Lotos pomaga Niemcom uniezależnić się od rosyjskiej ropy. Ogłoszono dalsze plany
Lotos zajął się przeróbką ropy dla niemieckiej rafinerii TotalEnergies Leuna. To ważny krok w kierunku zmniejszenia zależności Niemiec od rosyjskiej ropy. Rafineria Lotosu w Gdańsku jest w stanie przetwarzać wiele rodzajów paliw, co może znacznie pomóc zachodniemu sąsiadowi w szybkiej zmianie źródeł zaopatrzenia. W czwartek niemiecki minister energii ostrzegał o możliwych brakach paliwa w Niemczech.
Komisja Europejska przeforsowała kompletny zakaz importu rosyjskiej ropy, który ma zacząć obowiązywać za pół roku. Niemcy jako jedno z państw, które wykorzystuje najwięcej rosyjskich surowców w Unii Europejskiej musi więc szybko znaleźć sposoby na znalezienie nowych kierunków dostaw.

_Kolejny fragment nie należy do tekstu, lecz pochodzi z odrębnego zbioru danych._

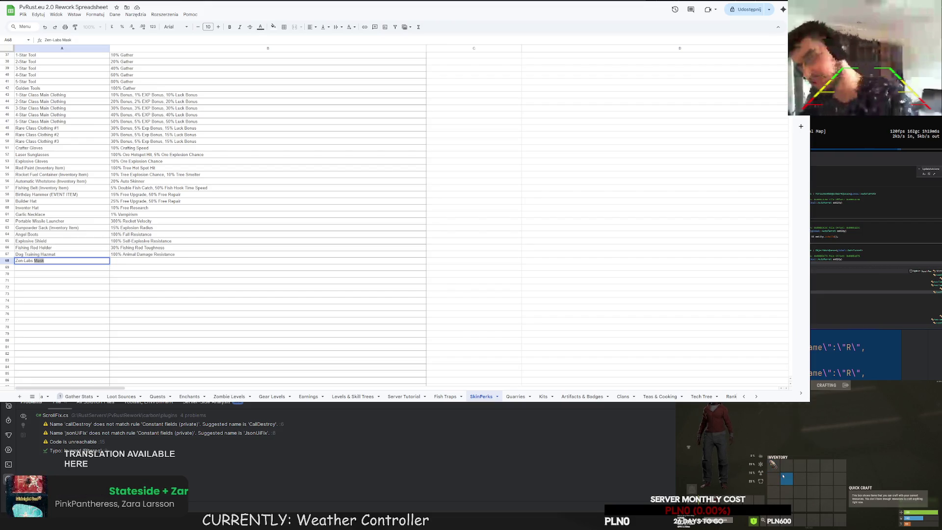
{"action": "key", "text": "Tab"}
{"action": "key", "text": "Tab"}
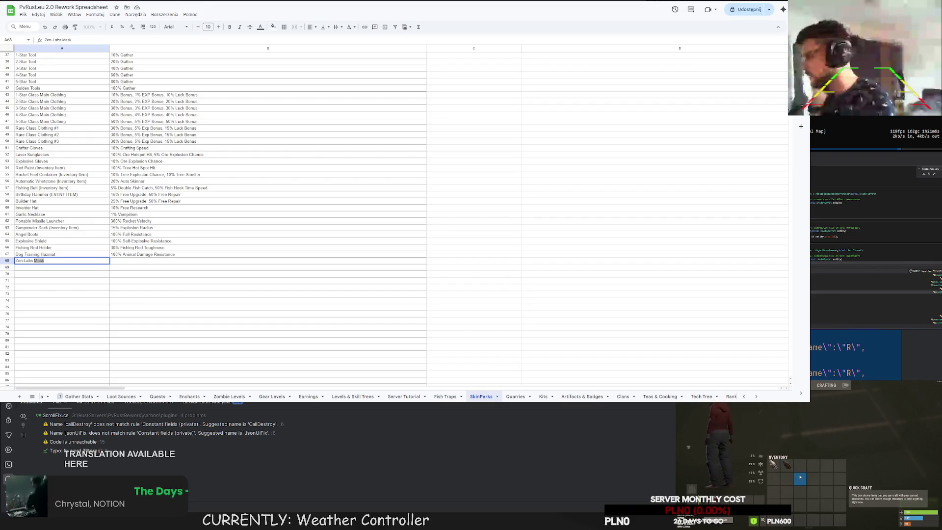
{"action": "key", "text": "q"}
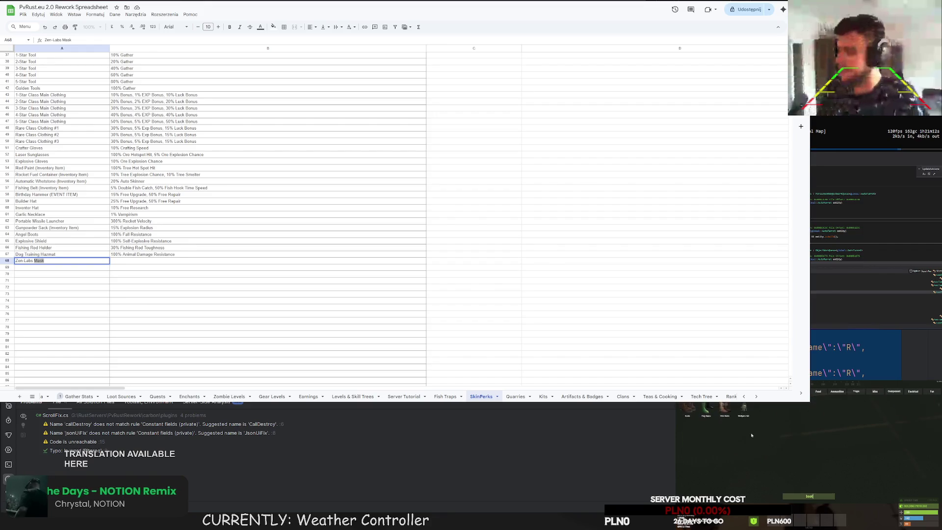
{"action": "key", "text": "Tab"}
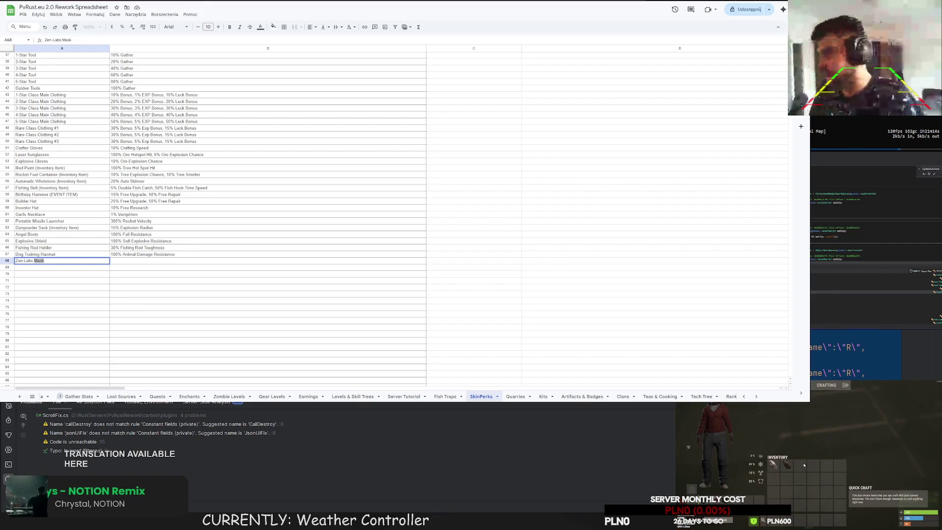
{"action": "key", "text": "q"}
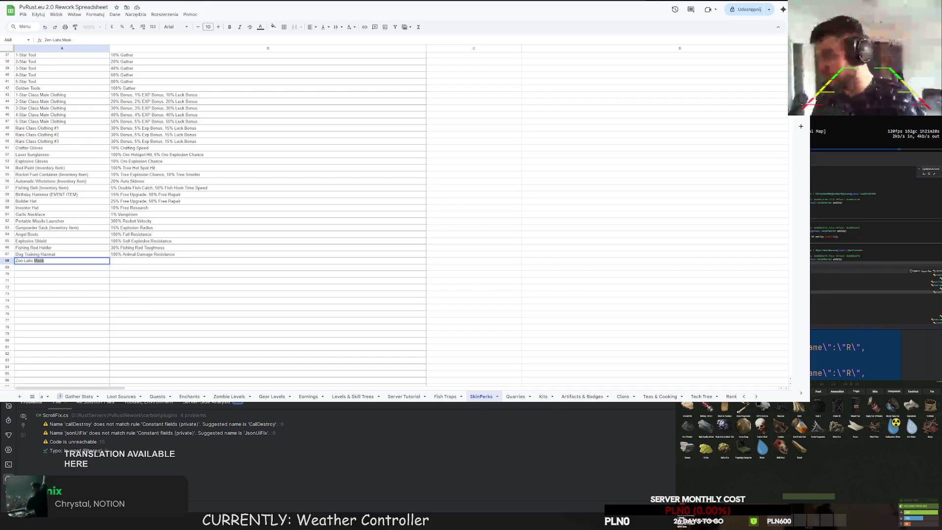
{"action": "left_click", "coordinate": [853, 394]}
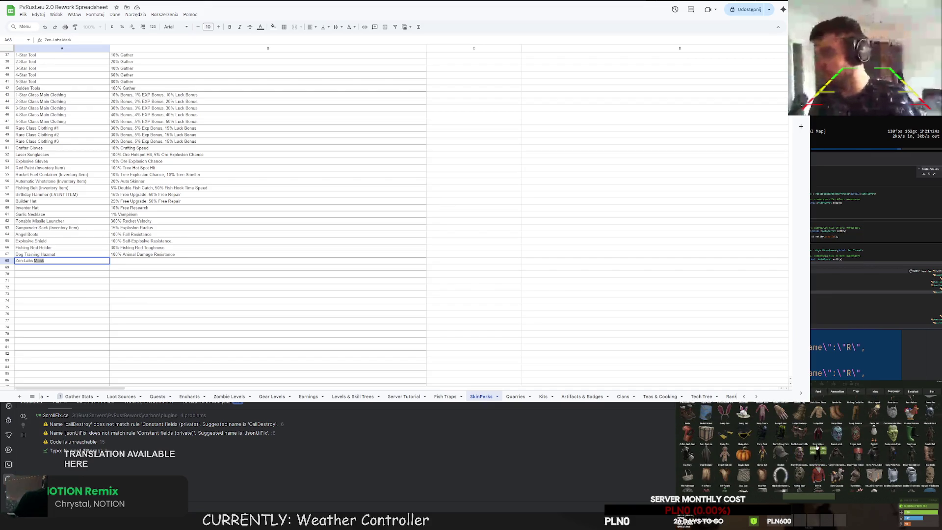
{"action": "scroll", "coordinate": [817, 445], "scroll_direction": "down", "scroll_amount": 3}
{"action": "scroll", "coordinate": [847, 457], "scroll_direction": "down", "scroll_amount": 2}
{"action": "scroll", "coordinate": [839, 460], "scroll_direction": "down", "scroll_amount": 1}
{"action": "scroll", "coordinate": [832, 463], "scroll_direction": "down", "scroll_amount": 1}
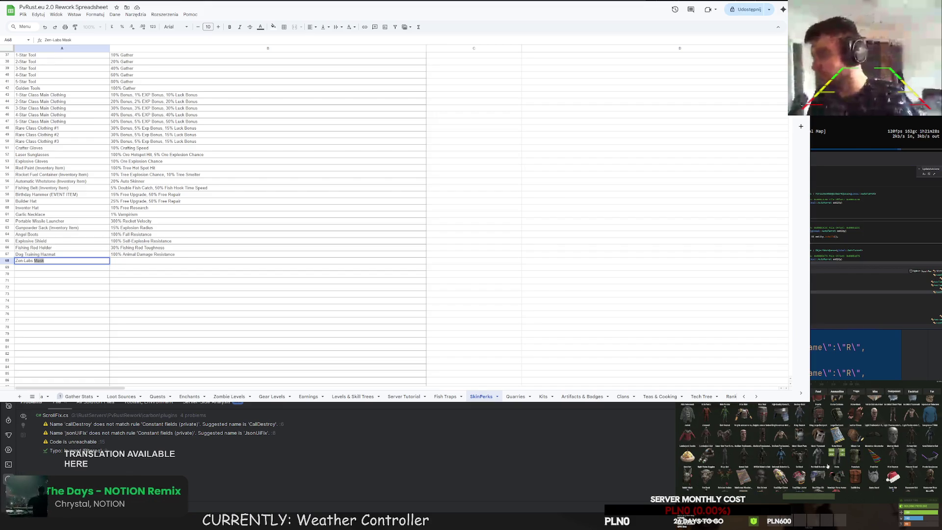
{"action": "key", "text": "Tab"}
{"action": "right_click", "coordinate": [800, 465]}
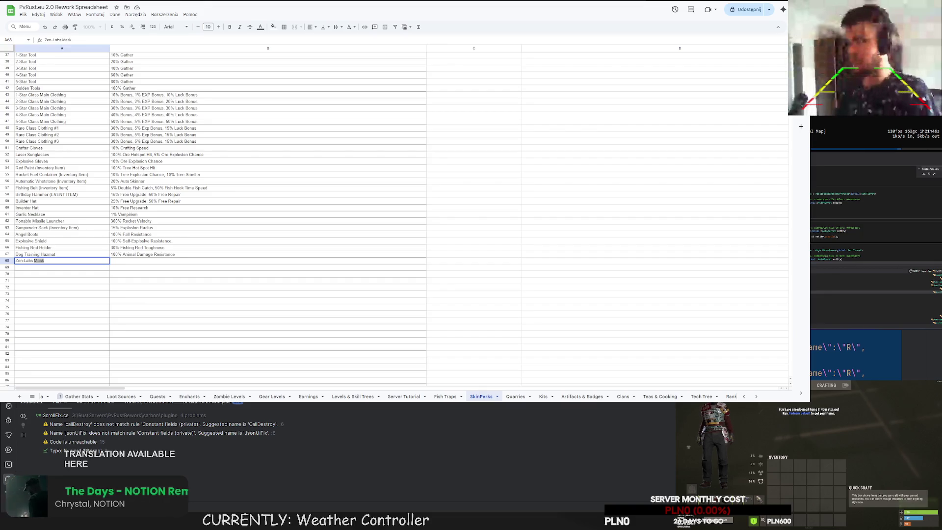
Enter Zen-Labs Helmet (replacing Mask), Hoodie, Pants and Boots in A68–A71.
{"action": "key", "text": "ctrl+shift+Left"}
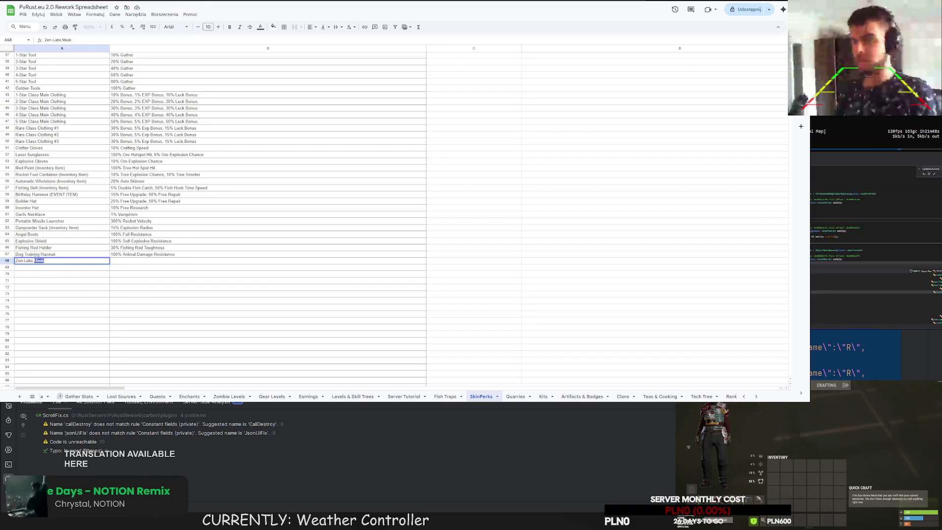
{"action": "type", "text": "Helmet"}
{"action": "key", "text": "Return"}
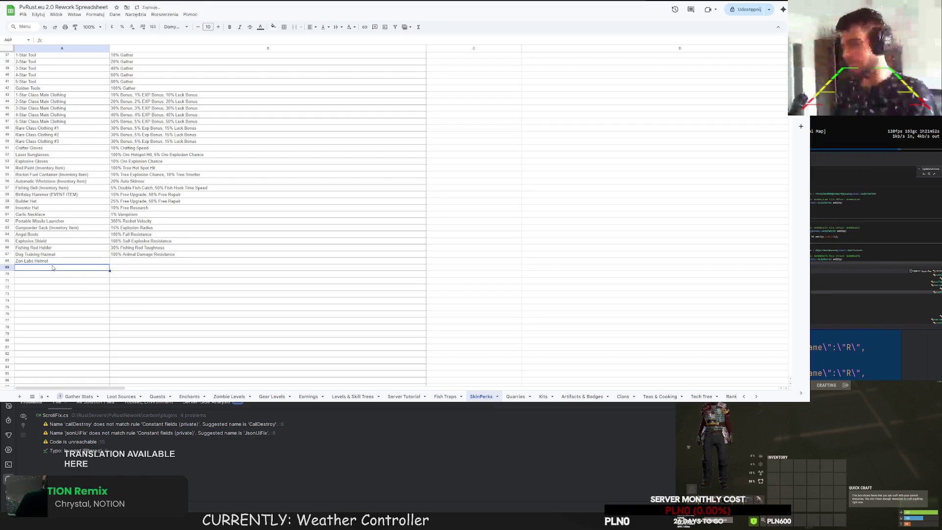
{"action": "type", "text": "Zen-Labs"}
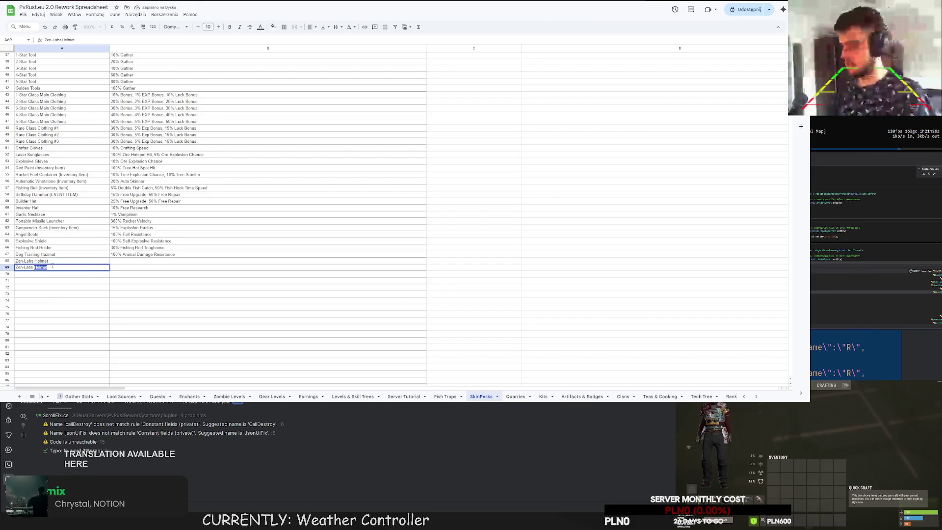
{"action": "type", "text": "Hoodie"}
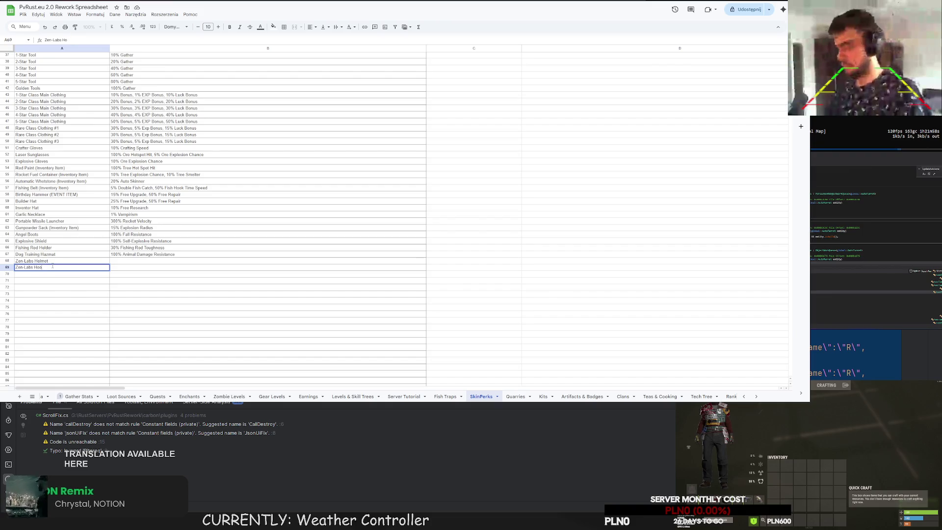
{"action": "key", "text": "Return"}
{"action": "type", "text": "Zen-Labs Pants"}
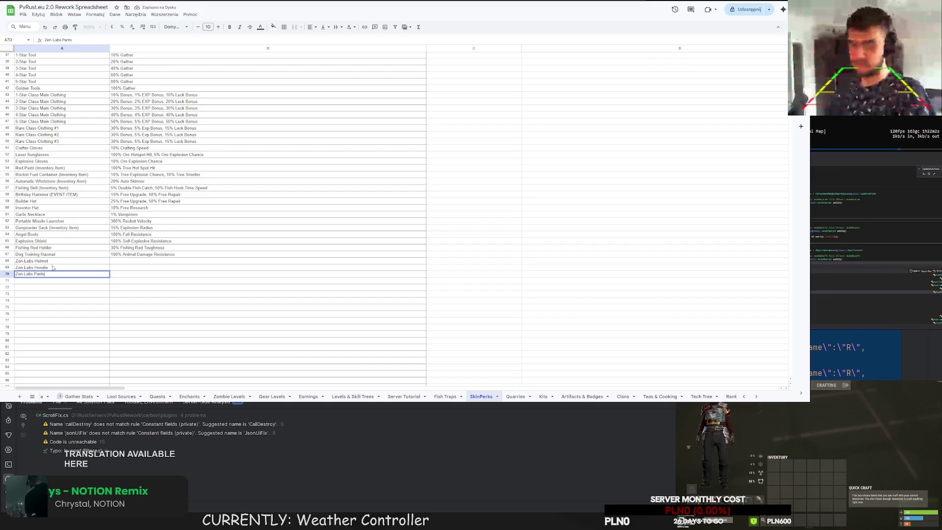
{"action": "key", "text": "Return"}
{"action": "type", "text": "Z"}
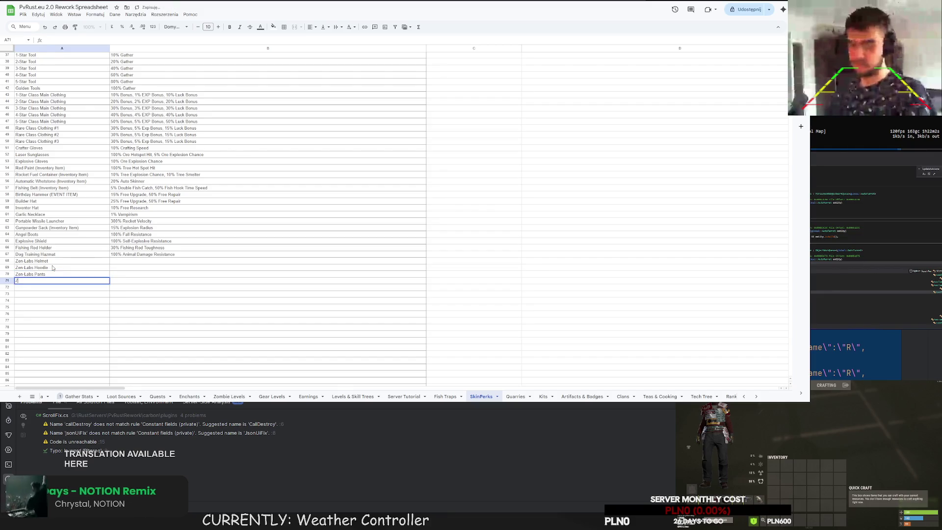
{"action": "type", "text": "-Labs Boots"}
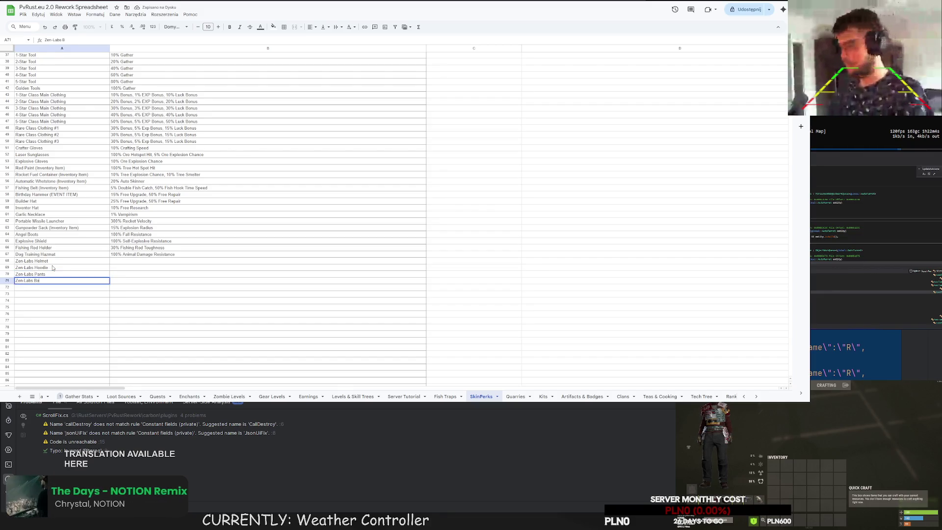
{"action": "key", "text": "Return"}
{"action": "type", "text": "Zen-Labs"}
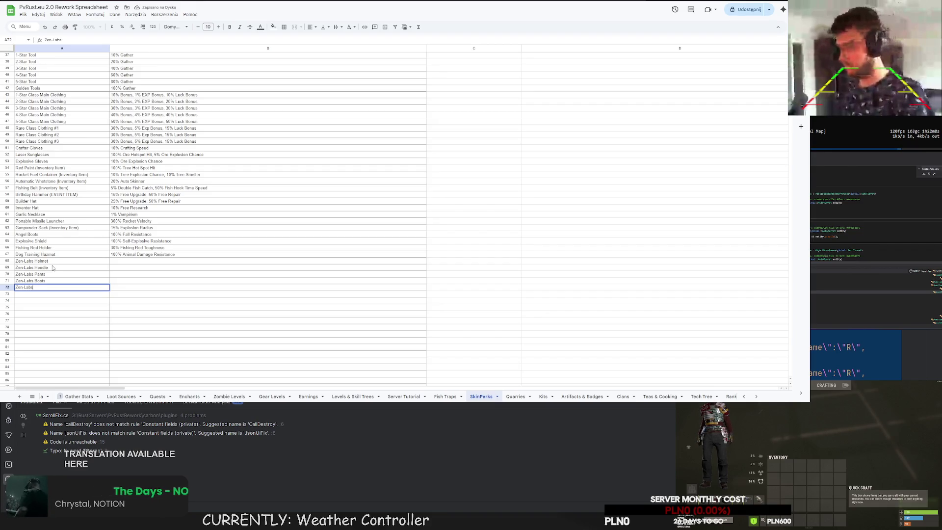
{"action": "type", "text": "Body"}
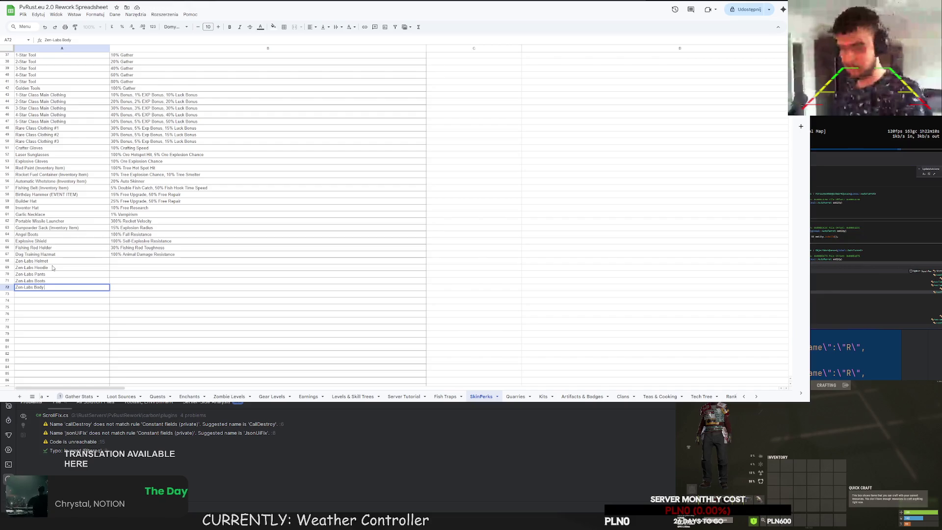
{"action": "type", "text": "or"}
Enter Zen-Labs Body Armor, Leg Armor and Hand Armor in A72–A74, renaming Gloves to Hand Armor.
{"action": "key", "text": "Return"}
{"action": "type", "text": "Zen-La"}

Podczas wizyty niemieckiego ministra gospodarki Roberta Habecka w Warszawie, strona polska jasno zadeklarowała chęć pomocy Niemcom w celu odstawienia rosyjskich źródeł surowców, przypomina Reuters.
PERN także gotowy do pomocy Niemcom
Naftoport w Gdańsku będący pod zarządem PERN może również przyjmować ropę z tankowców, która później trafi do Niemiec. Umożliwiają to dużo większe możliwości przeładunkowe Natoportu, niż potrzeby polskich rafinerii.
Naftoport jest bowiem w stanie przeładować 36 mln ton ropy rocznie, podczas gdy polskie rafinerie przetwarzają rocznie 27 mln ton ropy. Oznacza to, że ropa w stanie surowym, która zostanie dostarczona do Polski może istniejącym systemem ropociągów trafić do niemieckich rafinerii.
Niemcy obawiają się kryzysu paliwowego
W czwartek minister Robert Habeck ostrzegał przed niedoborem paliwa w kraju, który może być spowodowany zaprzestaniem korzystania z rosyjskich dostaw ropy.
Minister gospodarki ostrzegł, że w najgorszym położeniu mogą znaleźć się landu ze wschodniej części kraju, w tym stolica Berlin.